As a mental health practitioner, I err on the side of caution before drawing out overarching categories for “psychopaths” et al. However, I also understand that the person who wrote this is not trained to assess behaviour and is mostly talking from a place of pain at having experienced the severity of emotional harm. It is also pertinent to note that I am not in favour of shrinking or diluting a person’s experiential realm or enforcing some (mal)adaptive bleakness on their personality just to be safe and sane. The way I look at the Grey Rock method is mostly through the lens of disengagement and detachment. Everyone online doesn’t need your attention and/or your concern, more so when they are orientated to use it against you. When we are taunted on twitter by accounts whose profile picture is an egg or within family whatsapp group where a certain unrelenting toxicity prevails at times across generational divides, we are not obligated to engage, explain and pacify or even offer our righteous anger. We are not obligated to feed the trolling. It is ok to be monosyllabic, unresponsive and fundamentally lethargic in these exchanges. Do not hold yourself up to any higher standard than that.

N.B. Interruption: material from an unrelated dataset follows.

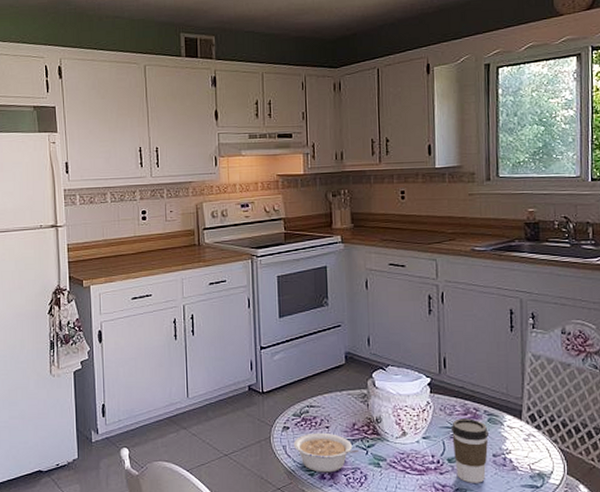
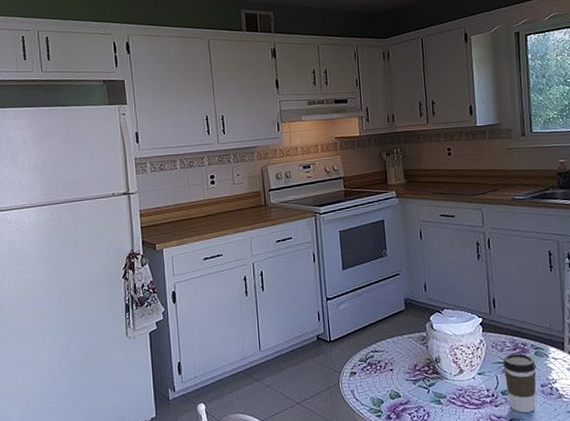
legume: present [293,432,359,473] -> none [360,375,421,414]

On the flip side, the proof of this pudding is also its expiry date which means that this technique works well but soon it makes you question if you are turning into someone boring and spineless at times. I did question this with myself particularly when dealing with certain politically extremist trolls. There is a level of self-compassion that needs to be built with diligence to stay the path. Apart from this, sometimes the Grey Rock technique can feel like a cop-out. You do occasionally feel like the onus of sanity rests with you not with those who are aggravating you. For a little while, I found it hard to stomach that I couldn’t retaliate against someone who was wilfully choosing to pile on me.
However, the Grey Rock method does work in quite a few manipulative and narcissistic exchanges and helps you safeguard your own psychological boundaries. The key lies in assessing through practice where it is effective for you and where you need something sturdier to protect yourself.